Le Mauritius Institute of Professional Accountants organisera, en mai 2015, au Centre de conférence Swami Vivekananda au Domaine Les Pailles, le 3e congrès africain des comptables. Le MIPA s’attend à accueillir quelque 1 500 comptables dont la majorité venant d’une trentaine de pays africains.

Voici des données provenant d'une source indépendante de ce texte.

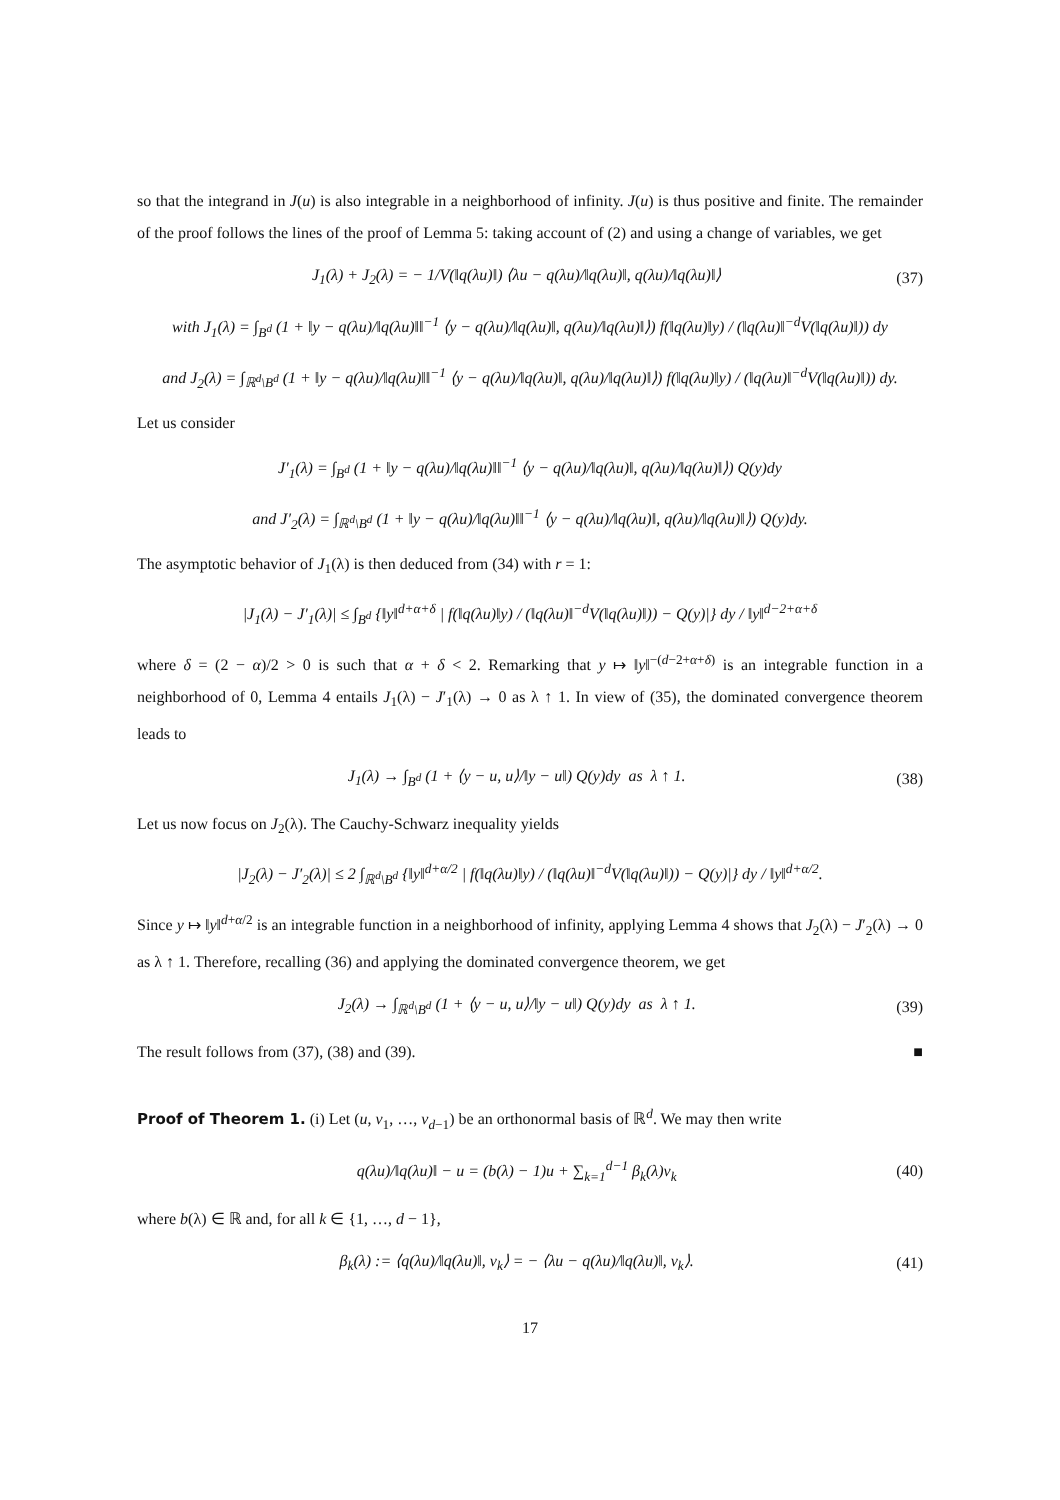so that the integrand in J(u) is also integrable in a neighborhood of infinity. J(u) is thus positive and finite. The remainder of the proof follows the lines of the proof of Lemma 5: taking account of (2) and using a change of variables, we get
J<sub>1</sub>(λ) + J<sub>2</sub>(λ) = − 1/V(‖q(λu)‖) ⟨λu − q(λu)/‖q(λu)‖, q(λu)/‖q(λu)‖⟩ (37)
with J<sub>1</sub>(λ) = ∫<sub>B<sup>d</sup></sub> (1 + ‖y − q(λu)/‖q(λu)‖‖<sup>−1</sup> ⟨y − q(λu)/‖q(λu)‖, q(λu)/‖q(λu)‖⟩) f(‖q(λu)‖y) / (‖q(λu)‖<sup>−d</sup>V(‖q(λu)‖)) dy
and J<sub>2</sub>(λ) = ∫<sub>ℝ<sup>d</sup>\B<sup>d</sup></sub> (1 + ‖y − q(λu)/‖q(λu)‖‖<sup>−1</sup> ⟨y − q(λu)/‖q(λu)‖, q(λu)/‖q(λu)‖⟩) f(‖q(λu)‖y) / (‖q(λu)‖<sup>−d</sup>V(‖q(λu)‖)) dy.
Let us consider
J′<sub>1</sub>(λ) = ∫<sub>B<sup>d</sup></sub> (1 + ‖y − q(λu)/‖q(λu)‖‖<sup>−1</sup> ⟨y − q(λu)/‖q(λu)‖, q(λu)/‖q(λu)‖⟩) Q(y)dy
and J′<sub>2</sub>(λ) = ∫<sub>ℝ<sup>d</sup>\B<sup>d</sup></sub> (1 + ‖y − q(λu)/‖q(λu)‖‖<sup>−1</sup> ⟨y − q(λu)/‖q(λu)‖, q(λu)/‖q(λu)‖⟩) Q(y)dy.
The asymptotic behavior of J<sub>1</sub>(λ) is then deduced from (34) with r = 1:
|J<sub>1</sub>(λ) − J′<sub>1</sub>(λ)| ≤ ∫<sub>B<sup>d</sup></sub> {‖y‖<sup>d+α+δ</sup> | f(‖q(λu)‖y) / (‖q(λu)‖<sup>−d</sup>V(‖q(λu)‖)) − Q(y)|} dy / ‖y‖<sup>d−2+α+δ</sup>
where δ = (2 − α)/2 > 0 is such that α + δ < 2. Remarking that y ↦ ‖y‖<sup>−(d−2+α+δ)</sup> is an integrable function in a neighborhood of 0, Lemma 4 entails J<sub>1</sub>(λ) − J′<sub>1</sub>(λ) → 0 as λ ↑ 1. In view of (35), the dominated convergence theorem leads to
J<sub>1</sub>(λ) → ∫<sub>B<sup>d</sup></sub> (1 + ⟨y − u, u⟩/‖y − u‖) Q(y)dy as λ ↑ 1. (38)
Let us now focus on J<sub>2</sub>(λ). The Cauchy-Schwarz inequality yields
|J<sub>2</sub>(λ) − J′<sub>2</sub>(λ)| ≤ 2 ∫<sub>ℝ<sup>d</sup>\B<sup>d</sup></sub> {‖y‖<sup>d+α/2</sup> | f(‖q(λu)‖y) / (‖q(λu)‖<sup>−d</sup>V(‖q(λu)‖)) − Q(y)|} dy / ‖y‖<sup>d+α/2</sup>.
Since y ↦ ‖y‖<sup>d+α/2</sup> is an integrable function in a neighborhood of infinity, applying Lemma 4 shows that J<sub>2</sub>(λ) − J′<sub>2</sub>(λ) → 0 as λ ↑ 1. Therefore, recalling (36) and applying the dominated convergence theorem, we get
J<sub>2</sub>(λ) → ∫<sub>ℝ<sup>d</sup>\B<sup>d</sup></sub> (1 + ⟨y − u, u⟩/‖y − u‖) Q(y)dy as λ ↑ 1. (39)
The result follows from (37), (38) and (39). ■
Proof of Theorem 1. (i) Let (u, v<sub>1</sub>, …, v<sub>d−1</sub>) be an orthonormal basis of ℝ<sup>d</sup>. We may then write
q(λu)/‖q(λu)‖ − u = (b(λ) − 1)u + ∑<sub>k=1</sub><sup>d−1</sup> β<sub>k</sub>(λ)v<sub>k</sub> (40)
where b(λ) ∈ ℝ and, for all k ∈ {1, …, d − 1},
β<sub>k</sub>(λ) := ⟨q(λu)/‖q(λu)‖, v<sub>k</sub>⟩ = − ⟨λu − q(λu)/‖q(λu)‖, v<sub>k</sub>⟩. (41)
17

L’organisation du 3e Africa Congress of Accountants (ACOA) a été confiée au MIPA par la PanAfricain Federation of Accountants (PAFA). L’ACOA a été lancé en 2011, la première rencontre se tenant au Kenya et la deuxième au Ghana en 2013. Des leaders influents de la profession comptable et du secteur financier africain ainsi que des présidents et dirigeants des principales associations comptables internationales (IFAC, ACCA, ICAEW, CIMA etc.) sont attendus à Maurice pour cette rencontre. « C’est la première fois que l’ACOA est organisé hors du continent africain. C’est un honneur pour notre institution et notre pays », déclare Bheem Ramruttan, Chief Executive du MIPA.

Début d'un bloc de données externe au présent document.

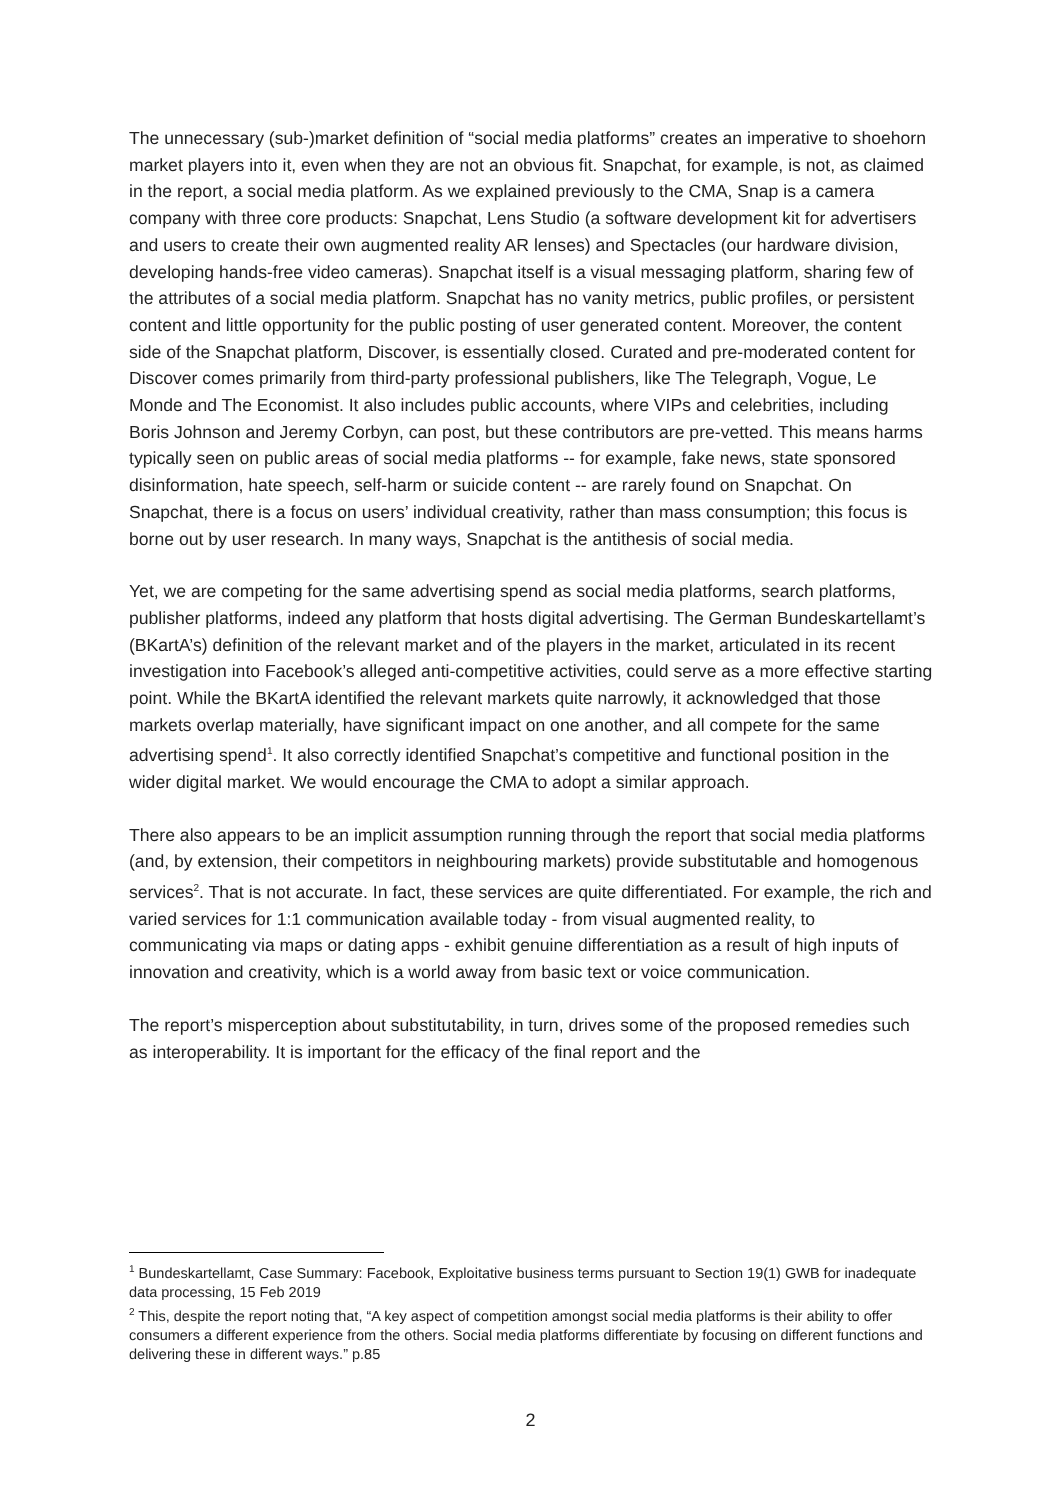The unnecessary (sub-)market definition of “social media platforms” creates an imperative to shoehorn market players into it, even when they are not an obvious fit. Snapchat, for example, is not, as claimed in the report, a social media platform. As we explained previously to the CMA, Snap is a camera company with three core products: Snapchat, Lens Studio (a software development kit for advertisers and users to create their own augmented reality AR lenses) and Spectacles (our hardware division, developing hands-free video cameras). Snapchat itself is a visual messaging platform, sharing few of the attributes of a social media platform. Snapchat has no vanity metrics, public profiles, or persistent content and little opportunity for the public posting of user generated content. Moreover, the content side of the Snapchat platform, Discover, is essentially closed. Curated and pre-moderated content for Discover comes primarily from third-party professional publishers, like The Telegraph, Vogue, Le Monde and The Economist. It also includes public accounts, where VIPs and celebrities, including Boris Johnson and Jeremy Corbyn, can post, but these contributors are pre-vetted. This means harms typically seen on public areas of social media platforms -- for example, fake news, state sponsored disinformation, hate speech, self-harm or suicide content -- are rarely found on Snapchat. On Snapchat, there is a focus on users’ individual creativity, rather than mass consumption; this focus is borne out by user research. In many ways, Snapchat is the antithesis of social media.
Yet, we are competing for the same advertising spend as social media platforms, search platforms, publisher platforms, indeed any platform that hosts digital advertising. The German Bundeskartellamt’s (BKartA’s) definition of the relevant market and of the players in the market, articulated in its recent investigation into Facebook’s alleged anti-competitive activities, could serve as a more effective starting point. While the BKartA identified the relevant markets quite narrowly, it acknowledged that those markets overlap materially, have significant impact on one another, and all compete for the same advertising spend<sup>1</sup>. It also correctly identified Snapchat’s competitive and functional position in the wider digital market. We would encourage the CMA to adopt a similar approach.
There also appears to be an implicit assumption running through the report that social media platforms (and, by extension, their competitors in neighbouring markets) provide substitutable and homogenous services<sup>2</sup>. That is not accurate. In fact, these services are quite differentiated. For example, the rich and varied services for 1:1 communication available today - from visual augmented reality, to communicating via maps or dating apps - exhibit genuine differentiation as a result of high inputs of innovation and creativity, which is a world away from basic text or voice communication.
The report’s misperception about substitutability, in turn, drives some of the proposed remedies such as interoperability. It is important for the efficacy of the final report and the
<sup>1</sup> Bundeskartellamt, Case Summary: Facebook, Exploitative business terms pursuant to Section 19(1) GWB for inadequate data processing, 15 Feb 2019
<sup>2</sup> This, despite the report noting that, “A key aspect of competition amongst social media platforms is their ability to offer consumers a different experience from the others. Social media platforms differentiate by focusing on different functions and delivering these in different ways.” p.85
2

L’organisation et les objectifs du prochain congrès ont été présentés récemment à l’hôtel Intercontinental par le MIPA à ses partenaires et ce en présence d’Arvin Boolell, ministre des Affaires étrangères et de Vickson Ncube, Chief Executive Officer de la PAFA. Clifford To, président du conseil d’administration du MIPA, affirme que le congrès apportera une visibilité à tous les niveaux. « Nous façonnerons ensemble l’avenir de la profession sur le continent africain », dit-il. Vickson Ncube a annoncé que l’ACOA 2015 sera axé sur le thème « Rising Africa : Partnering for Results ». Il a fait ressortir que ce sera l’occasion de prouver que l’Afrique rime avec réussite et croissance. Arvin Boolell a, de son côté, soutenu qu’« il est important que nous partagions la même vision et les mêmes ambitions pour l’Afrique ».

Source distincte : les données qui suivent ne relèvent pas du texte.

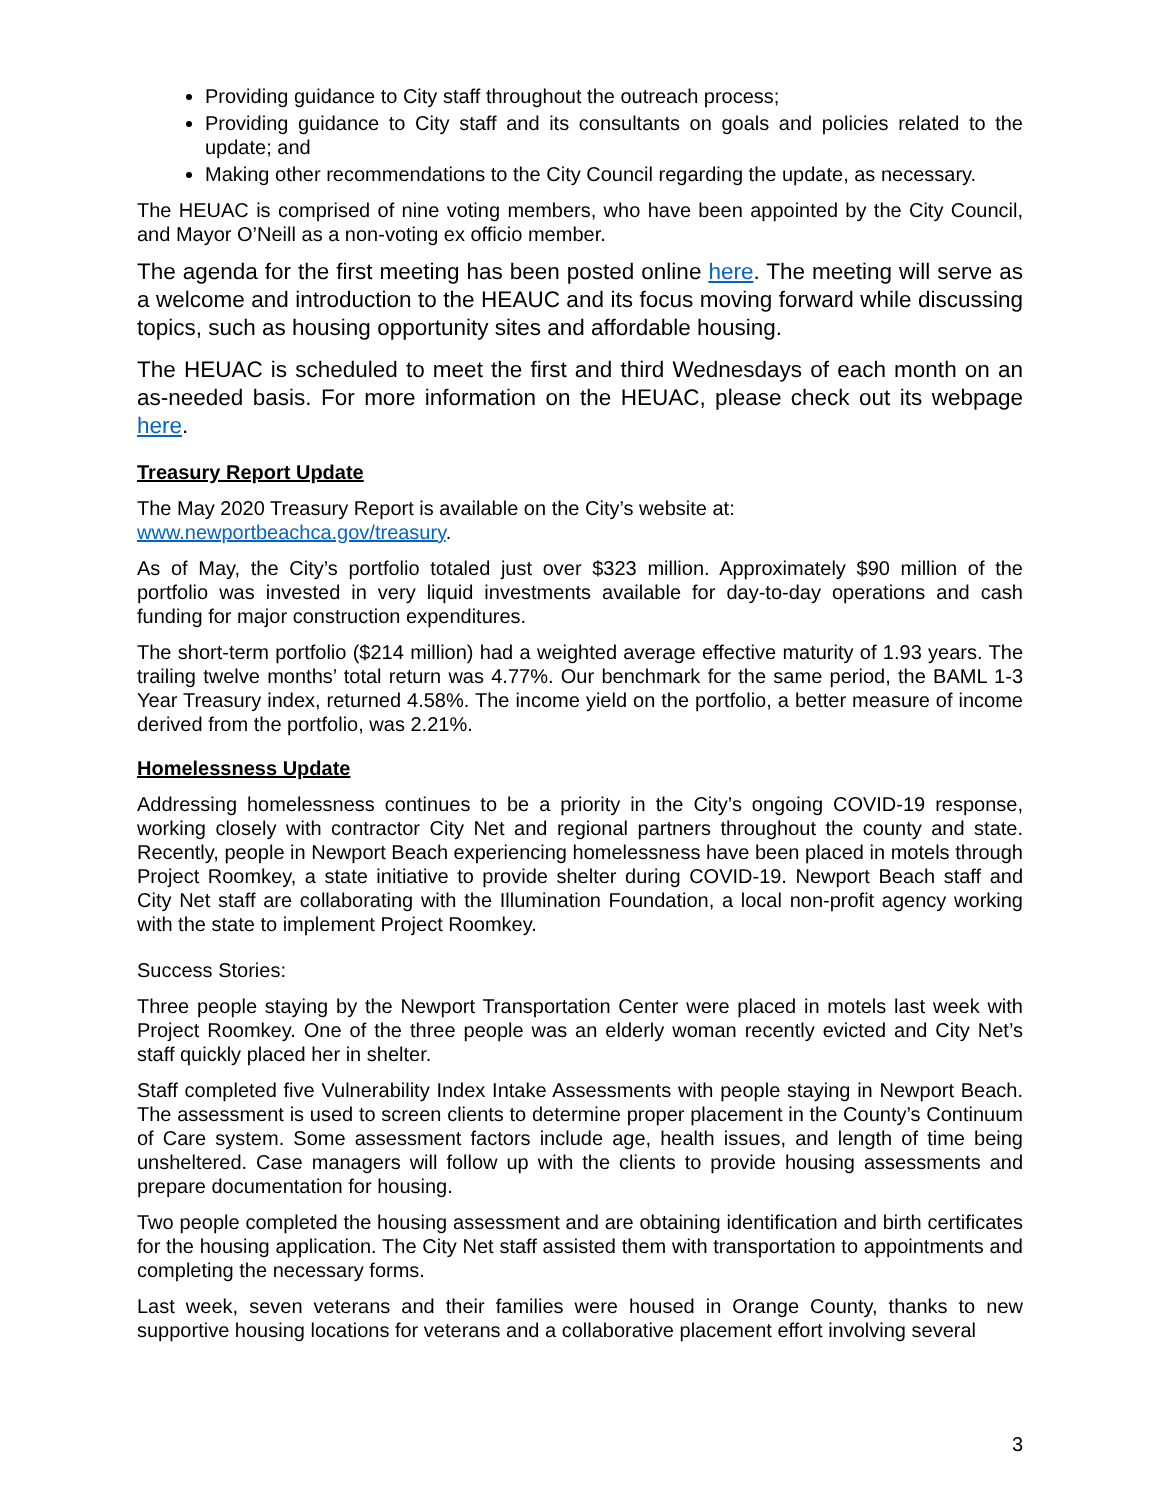Providing guidance to City staff throughout the outreach process;
Providing guidance to City staff and its consultants on goals and policies related to the update; and
Making other recommendations to the City Council regarding the update, as necessary.
The HEUAC is comprised of nine voting members, who have been appointed by the City Council, and Mayor O’Neill as a non-voting ex officio member.
The agenda for the first meeting has been posted online here. The meeting will serve as a welcome and introduction to the HEAUC and its focus moving forward while discussing topics, such as housing opportunity sites and affordable housing.
The HEUAC is scheduled to meet the first and third Wednesdays of each month on an as-needed basis. For more information on the HEUAC, please check out its webpage here.
Treasury Report Update
The May 2020 Treasury Report is available on the City’s website at:
www.newportbeachca.gov/treasury.
As of May, the City’s portfolio totaled just over $323 million. Approximately $90 million of the portfolio was invested in very liquid investments available for day-to-day operations and cash funding for major construction expenditures.
The short-term portfolio ($214 million) had a weighted average effective maturity of 1.93 years. The trailing twelve months’ total return was 4.77%. Our benchmark for the same period, the BAML 1-3 Year Treasury index, returned 4.58%. The income yield on the portfolio, a better measure of income derived from the portfolio, was 2.21%.
Homelessness Update
Addressing homelessness continues to be a priority in the City’s ongoing COVID-19 response, working closely with contractor City Net and regional partners throughout the county and state. Recently, people in Newport Beach experiencing homelessness have been placed in motels through Project Roomkey, a state initiative to provide shelter during COVID-19. Newport Beach staff and City Net staff are collaborating with the Illumination Foundation, a local non-profit agency working with the state to implement Project Roomkey.
Success Stories:
Three people staying by the Newport Transportation Center were placed in motels last week with Project Roomkey. One of the three people was an elderly woman recently evicted and City Net’s staff quickly placed her in shelter.
Staff completed five Vulnerability Index Intake Assessments with people staying in Newport Beach. The assessment is used to screen clients to determine proper placement in the County’s Continuum of Care system. Some assessment factors include age, health issues, and length of time being unsheltered. Case managers will follow up with the clients to provide housing assessments and prepare documentation for housing.
Two people completed the housing assessment and are obtaining identification and birth certificates for the housing application. The City Net staff assisted them with transportation to appointments and completing the necessary forms.
Last week, seven veterans and their families were housed in Orange County, thanks to new supportive housing locations for veterans and a collaborative placement effort involving several
3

Le 3rd Africa Congress of Accountants 2015 intéresse déjà les professionnels locaux. Les dirigeants des quatre grands cabinets comptables ont décrit leur vision pour l’Afrique, dans une vidéo projetée au cours de la soirée. André Bonieux, Country Senior Partner de PwC, observe que « les experts-comptables ont un grand rôle à jouer dans la croissance africaine. » Chez PwC, a-t-il précisé, l’intégration africaine est déjà une réalité. « La structure PwC Africa a été créée il y a plus d’un an. C’est une transformation importante. Aujourd’hui, nous opérons comme une seule entité, un unique cabinet africain », rapporte-t-il.
Senior Partner de KPMG, Jean Caude Liong fait les observations suivantes : « Nous nous intéressons tous à l’Afrique. L’île Maurice est bien placée pour soutenir le développement du continent. Nous comptons le plus grand nombre de comptables qualifiés par habitant. Ainsi, nous pouvons aider l’Afrique à regagner la confiance des investisseurs. » Pour sa part, Jacques du Mée, Managing Partner de Deloitte, est d’avis que son cabinet est bien placé sur le continent pour faciliter les échanges entre l’Afrique et l’Asie. Deloitte est physiquement présente dans 34 pays et propose ses services à 51 pays en Afrique. « Une profession comptable solide peut soutenir la bonne gouvernance en Afrique, un élément essentiel pour attirer les investissements », soutient-il.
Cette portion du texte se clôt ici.